So the long nights of partying, getting wasted, and 2 am Taco Bell have taken a toll on your aging, squishy body. You figured it’s time to commit to a reasonable sleep routine and to take care of what’s left of your worn and tattered flesh prison. Unfortunately, health and hygiene are undeniably not punk and, as we all know, being seen as punk is a very important part of being well into your 30s. Well don’t worry, we’ve put together a guide to help you maintain that punk cred even though you now have the diet and sleep schedule of everyone you’ve ever hated.
Peacocking has become more difficult since your thinning hair left your trihawk without a middle section, so it’s time to accessorize your look. Bandanas, buttons, battle jackets, butt flaps; the more the better. Real punks, like those with parents who provide financial stability, wear more accessories than they can remember to take off at the end of a long day of punking.

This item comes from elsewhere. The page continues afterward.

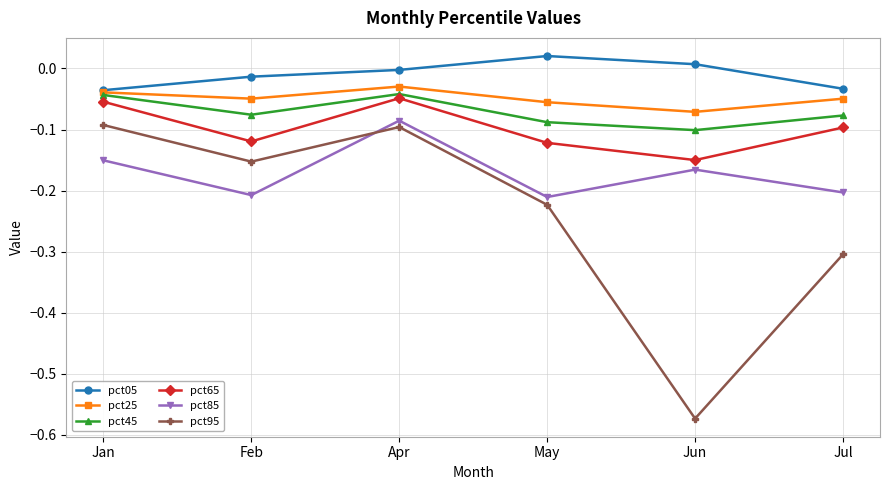

List the series in order of their peak value, highest first.

pct05, pct25, pct45, pct65, pct85, pct95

Another tip to maintain punk cred while making plans to live past 40 is to embrace DIY. Not in the sense that you’re going to “do it yourself” in regards to home projects and creative endeavors. For the love of God don’t do that. We just mean the “DIY” aestetic. Seriously, you can just slap these three letters on basically anything to instantly invoke scene credibility.
Hell, the term “DIY” has been co-opted by oblivious non-punk middle-aged mommy bloggers, even if actual punks don’t buy your bullshit, you can at least feel cool in front of them. And feeling cool, after all, that’s what this is really about.